Unlike full-blown Linux, when Catamount provides memory allocation, it ensures that memory allocated on a per-segment basis is physically contiguous. This allows kernel drivers to program direct memory accesses (DMA) more efficiently and with less overhead. Catamount is also very well tuned for Message Passing Interface (MPI) programming environment applications, which constitute the bulk of ASCI applications. Additionally, although large-scale HPC environments do require file I/O from compute node operating systems, some of them do not require sockets, threads and many other types of conventional operating system services. By omitting such services, Catamount and other specialized operating systems are able to provide significant advantages over full-scale Linux for many HPC applications. In fact, the systems holding the top three spots on the Top500.org list of the 500 most powerful HPC systems all run specialized, lightweight compute operating systems.

However, while Catamount may be ideal for many large-scale supercomputing applications, the particular programming model-focused tuning of the kernel done for such applications means that many users and other applications will have requirements that Catamount cannot easily meet. For example, because Catamount moves significant functionality into the application code, the specialized operating system may limit the functionality that applications can draw on from the compute nodes, and ultimately, from the system. For many scalable programming models and applications, for which the specialized compute node operating system has been designed and written specifically to support, this will not be an issue. However, in other environments, such as in companies, users may have little control over which programming environment an application is written for and which compute node operating system functions the application will require.

Catamount was designed and optimized specifically for MPI programming. The simplicity and success of Catamount has been based on having support only for critical features.

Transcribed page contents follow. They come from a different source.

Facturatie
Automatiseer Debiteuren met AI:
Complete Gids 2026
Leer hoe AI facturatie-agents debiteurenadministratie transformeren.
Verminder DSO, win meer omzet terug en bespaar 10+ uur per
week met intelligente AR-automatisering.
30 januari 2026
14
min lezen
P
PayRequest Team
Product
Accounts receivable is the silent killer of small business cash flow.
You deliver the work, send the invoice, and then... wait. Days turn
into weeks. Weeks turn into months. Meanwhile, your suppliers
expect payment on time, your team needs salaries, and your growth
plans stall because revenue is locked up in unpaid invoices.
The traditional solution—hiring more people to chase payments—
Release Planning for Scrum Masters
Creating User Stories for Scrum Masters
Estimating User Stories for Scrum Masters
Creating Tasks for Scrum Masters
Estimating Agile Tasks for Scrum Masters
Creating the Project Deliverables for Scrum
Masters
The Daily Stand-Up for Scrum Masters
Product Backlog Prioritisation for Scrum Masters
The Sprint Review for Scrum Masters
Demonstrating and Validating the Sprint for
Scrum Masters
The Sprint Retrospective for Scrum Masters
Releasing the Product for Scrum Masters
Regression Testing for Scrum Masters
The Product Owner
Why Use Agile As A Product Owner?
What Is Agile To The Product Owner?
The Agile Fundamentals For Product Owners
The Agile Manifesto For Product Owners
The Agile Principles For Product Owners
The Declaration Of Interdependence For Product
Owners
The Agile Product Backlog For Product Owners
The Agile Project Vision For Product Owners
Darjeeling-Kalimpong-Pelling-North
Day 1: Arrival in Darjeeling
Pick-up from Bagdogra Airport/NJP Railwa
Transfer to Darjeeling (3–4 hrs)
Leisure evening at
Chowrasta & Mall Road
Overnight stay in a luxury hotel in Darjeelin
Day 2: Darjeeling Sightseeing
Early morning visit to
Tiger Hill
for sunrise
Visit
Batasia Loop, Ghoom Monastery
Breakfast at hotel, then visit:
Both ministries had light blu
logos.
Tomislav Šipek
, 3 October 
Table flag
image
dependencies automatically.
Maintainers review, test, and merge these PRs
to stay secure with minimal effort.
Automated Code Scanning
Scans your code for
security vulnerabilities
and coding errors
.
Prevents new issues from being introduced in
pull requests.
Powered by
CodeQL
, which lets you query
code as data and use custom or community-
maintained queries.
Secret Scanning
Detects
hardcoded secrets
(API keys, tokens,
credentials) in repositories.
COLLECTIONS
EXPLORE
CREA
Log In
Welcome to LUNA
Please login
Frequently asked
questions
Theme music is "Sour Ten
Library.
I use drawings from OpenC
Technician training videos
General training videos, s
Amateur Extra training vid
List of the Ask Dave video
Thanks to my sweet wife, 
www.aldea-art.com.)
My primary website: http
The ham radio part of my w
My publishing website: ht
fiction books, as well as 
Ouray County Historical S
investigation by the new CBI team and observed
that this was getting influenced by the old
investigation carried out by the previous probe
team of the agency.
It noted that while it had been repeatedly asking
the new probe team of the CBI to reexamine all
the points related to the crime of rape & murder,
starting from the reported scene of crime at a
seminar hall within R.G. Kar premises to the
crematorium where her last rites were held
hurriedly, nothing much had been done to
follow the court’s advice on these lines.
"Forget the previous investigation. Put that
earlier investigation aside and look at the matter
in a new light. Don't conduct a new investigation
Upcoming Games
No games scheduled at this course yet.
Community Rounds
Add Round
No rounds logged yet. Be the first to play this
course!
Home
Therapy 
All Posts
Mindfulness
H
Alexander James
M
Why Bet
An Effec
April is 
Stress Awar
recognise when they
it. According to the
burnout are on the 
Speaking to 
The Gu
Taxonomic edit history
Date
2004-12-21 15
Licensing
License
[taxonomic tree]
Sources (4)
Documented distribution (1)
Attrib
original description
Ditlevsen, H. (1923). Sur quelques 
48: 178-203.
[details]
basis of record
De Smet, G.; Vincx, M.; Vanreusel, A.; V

Catamount and its predecessors have not provided support for symmetric multiprocessing, and it provides no support for alternative programming models such as Global Address Space languages (Universal Parallel C; Co-Array Fortran) or for OpenMP, because such support would interfere with the performance of the target applications and programming environment. Catamount also does not support sockets, threading, shared file systems or other traditional operating system services that many enterprise users require -- again, because these features often interfere with the performance of the applications that it targets. Finally, Catamount development has been limited exclusively to Sandia and Cray. So Catamount users cannot benefit from the extensive code review, debugging and ongoing new feature development that characterize the Linux development community.

An alternative strategy: Lightweight Linux implementations

Cray and others in the HPC community have been exploring a new approach to the HPC compute node operating system problem. Lightweight Linux implementations, or what Cray calls Compute Node Linux (CNL), can combine the performance advantages of a specialized compute node operating system with the familiarity and functionality of Linux, while eliminating many of the disadvantages associated with a full-blown operating system. When fully realized, CNL will offer several advantages for large-scale HPC environments, and will allow users of even smaller-scale HPC systems to realize the kind of performance gains that ASCI users have enjoyed for years with products such as Catamount.

First, CNL will provide a performance-tuned operating system in a standard environment, instead of requiring a highly specialized solution. For the thousands of HPC users today who are very comfortable with Linux, the emergence of a "slimmed-down" Linux for compute nodes may present an attractive option. CNL will also provide the rich set of operating system services and system calls that users and developers expect, and that their applications may require. CNL will support sockets, OpenMP and various types of alternative file systems (such as log-structured, parallel).